Roughly 75% of Tesla’s revenue still comes from EV sales, making margins a critical focus for investors. For context, in Q3 2025, Tesla’s automotive revenue was $21.2 billion out of $28.09 billion in total revenue. After repeated price cuts, the company’s profitability has come under pressure. Overall, investors will be watching automotive gross margin excluding regulatory credits, signs that vehicle pricing has stabilized, and evidence of cost savings from manufacturing efficiency and scale.

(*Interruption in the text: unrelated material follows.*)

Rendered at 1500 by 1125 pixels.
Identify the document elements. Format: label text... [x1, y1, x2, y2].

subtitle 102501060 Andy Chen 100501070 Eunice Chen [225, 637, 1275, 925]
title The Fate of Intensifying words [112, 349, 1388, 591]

Even a modest improvement in margins could be enough to support a rebound in TSLA stock.

2. Updates on Tesla’s FSD and Robotics

Tesla increasingly trades as an AI-driven growth story, not just an automaker. As a result, investors will be paying close attention to updates on Full Self-Driving (FSD) adoption and pricing, progress in AI compute and autonomy, and any new details around timelines for Robotaxi or the Optimus humanoid robot.

Strong commentary or tangible progress on these fronts could quickly shift investor sentiment and drive TSLA stock higher.

3. Demand & Deliveries Outlook

Wall Street, as well as investors, is looking for clarity on Tesla’s demand momentum, not just backward-looking results. Investors will be watching order trends heading into the next quarter, inventory levels, and management’s commentary on global EV demand. For instance, Tesla continues to face intensifying competition from domestic manufacturers in China, with market share pressure building despite the company’s established local production footprint. Meanwhile, Europe has emerged as Tesla’s most significant challenge, with 2025 sales falling 27.8% year-over-year to 235,322 units.

Any signs of softening demand could outweigh an earnings beat and put pressure on TSLA stock.

Is TSLA Stock a Buy Ahead of Earnings?

Wall Street expects Tesla to report earnings of $0.45 per share, down 38.5% from the same period last year. Meanwhile, revenue is projected to come in at $24.77 billion, compared with $25.7 billion in the prior-year quarter.

For investors with a higher risk tolerance, any pre-earnings weakness could present an opportunity to build exposure at a discount—especially if they believe the company’s long-term growth story remains intact. Meanwhile, more cautious investors may prefer to stay patient. Waiting for clarity on earnings results, forward guidance, and the broader macro backdrop can help reduce the risk of getting caught on the wrong side of near-term volatility.

What Is the Price Target for Tesla?

According to TipRanks, TSLA stock has received a Hold consensus rating, with 10 Buys, eight Holds, and seven Sells assigned in the last three months. The average Tesla stock price target is $398.38, suggesting a potential downside of 11.3% from the current level.